Honestly, the term Fibonacci is foreign to many new traders and not everyone is a fan of Fibonacci approach during technical analysis. Therefore, our theoretical understanding to Fibonacci has introduced you to the basic set of information that a new trader should know. Fibonacci sequence is a set of numbers which develops Fibonacci ratios to help traders plot them in the security’s graph to find Fibonacci retracements. There are many technical indicators in trading, however using indicators that compliment each other during technical analysis is what helps a trader to sustain in the market. Hence, use trendlines, MACD and more indicators with Fibonacci retracement levels to find the accurate potential movement in the trade.  

Key Takeaways

  • Fibonacci is a confirmation tool/indicator

  • Fibonacci demands for greater number of indicators while analysis to get the accurate prediction. 

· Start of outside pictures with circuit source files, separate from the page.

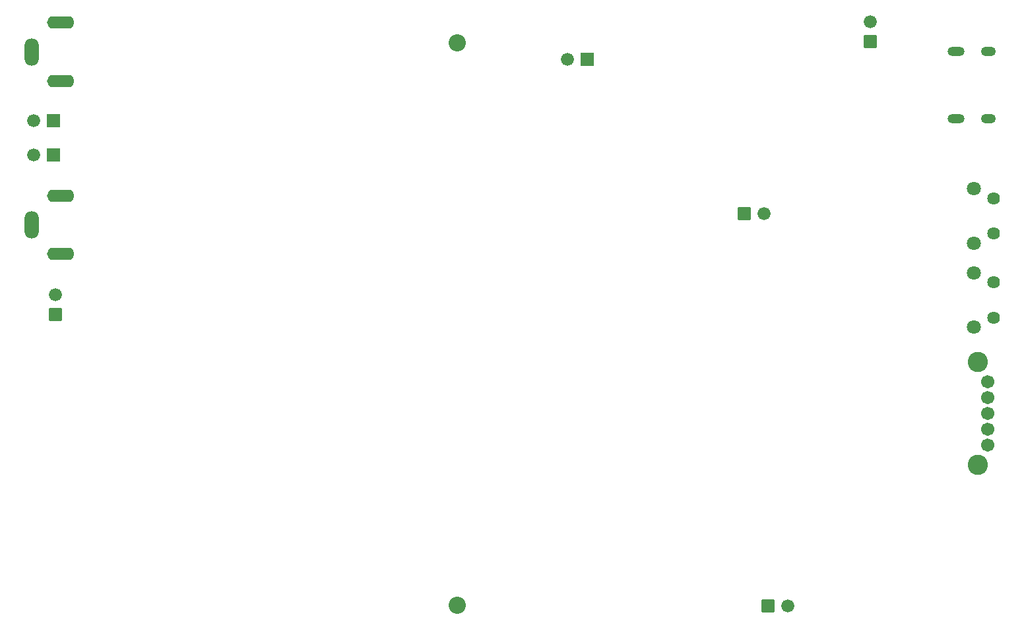
<source format=gbs>
G04 Layer: BottomSolderMaskLayer*
G04 EasyEDA v6.5.22, 2022-12-05 14:56:37*
G04 05bf86c157214e56ba330cf237c0dbe7,b19d526b7a914c21af0811b40d406c84,10*
G04 Gerber Generator version 0.2*
G04 Scale: 100 percent, Rotated: No, Reflected: No *
G04 Dimensions in millimeters *
G04 leading zeros omitted , absolute positions ,4 integer and 5 decimal *
%FSLAX45Y45*%
%MOMM*%

%AMMACRO1*1,1,$1,$2,$3*1,1,$1,$4,$5*1,1,$1,0-$2,0-$3*1,1,$1,0-$4,0-$5*20,1,$1,$2,$3,$4,$5,0*20,1,$1,$4,$5,0-$2,0-$3,0*20,1,$1,0-$2,0-$3,0-$4,0-$5,0*20,1,$1,0-$4,0-$5,$2,$3,0*4,1,4,$2,$3,$4,$5,0-$2,0-$3,0-$4,0-$5,$2,$3,0*%
%ADD10R,1.6764X1.6764*%
%ADD11C,1.6764*%
%ADD12C,2.2032*%
%ADD13MACRO1,0.1016X-0.7874X0.7874X0.7874X0.7874*%
%ADD14O,3.5015932X1.6015970000000002*%
%ADD15O,1.8516092000000002X3.5015932*%
%ADD16MACRO1,0.1016X0.7874X0.7874X0.7874X-0.7874*%
%ADD17C,2.6016*%
%ADD18C,1.7016*%
%ADD19O,2.2015958X1.2015978000000003*%
%ADD20O,1.9015964X1.2015978000000003*%
%ADD21C,1.6256*%
%ADD22C,1.8016*%

%LPD*%
D10*
G01*
X3479800Y6870700D03*
D11*
G01*
X3225800Y6870700D03*
D12*
G01*
X8661400Y643509D03*
G01*
X8661400Y7865490D03*
D13*
G01*
X3505200Y4381500D03*
D11*
G01*
X3505200Y4635500D03*
D10*
G01*
X3479800Y6426200D03*
D11*
G01*
X3225800Y6426200D03*
D14*
G01*
X3568700Y5905500D03*
G01*
X3568700Y5155488D03*
D15*
G01*
X3198698Y5530494D03*
D14*
G01*
X3568700Y8128000D03*
G01*
X3568700Y7377988D03*
D15*
G01*
X3198698Y7752994D03*
D16*
G01*
X12344400Y5676900D03*
D11*
G01*
X12598400Y5676900D03*
D16*
G01*
X12649200Y635000D03*
D11*
G01*
X12903200Y635000D03*
D13*
G01*
X13957300Y7886700D03*
D11*
G01*
X13957300Y8140700D03*
D17*
G01*
X15341447Y2450896D03*
D18*
G01*
X15468447Y3111296D03*
D17*
G01*
X15341447Y3771696D03*
D18*
G01*
X15468447Y2704896D03*
G01*
X15468447Y2908096D03*
G01*
X15468447Y3314496D03*
G01*
X15468447Y3517696D03*
D19*
G01*
X15059304Y6895896D03*
G01*
X15059304Y7759903D03*
D20*
G01*
X15477312Y7759903D03*
G01*
X15477312Y6895896D03*
D10*
G01*
X10325100Y7658100D03*
D11*
G01*
X10071100Y7658100D03*
D21*
G01*
X15540812Y4341393D03*
G01*
X15540812Y4791405D03*
D22*
G01*
X15290800Y4216400D03*
G01*
X15290800Y4916398D03*
D21*
G01*
X15540812Y5420893D03*
G01*
X15540812Y5870905D03*
D22*
G01*
X15290800Y5295900D03*
G01*
X15290800Y5995898D03*
M02*

</source>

  • Fibonacci was analysed from the book by Leonardo Pisano also known as Leonardo Fibonacci

  • Fibonacci sequence was developed from the historical book

  • Most common Fibonacci sequence is 0,1,2,3,5,8,13,21,34,55,89,144 and so on.

  • Most common Fibonacci Ratios are 23.6%, 38.2%,61.8%, 78.6% and 161.8%

  • 61.8% and 161.8% are known as Golden Ratios derived from Fibonacci Numbers. 

  • 50% is known as a Gann Ratio which is not derived from Fibonacci Numbers

  • Fibonacci retracement is used to find the reversal points in the chart using the Fibonacci ratios through support and resistance levels.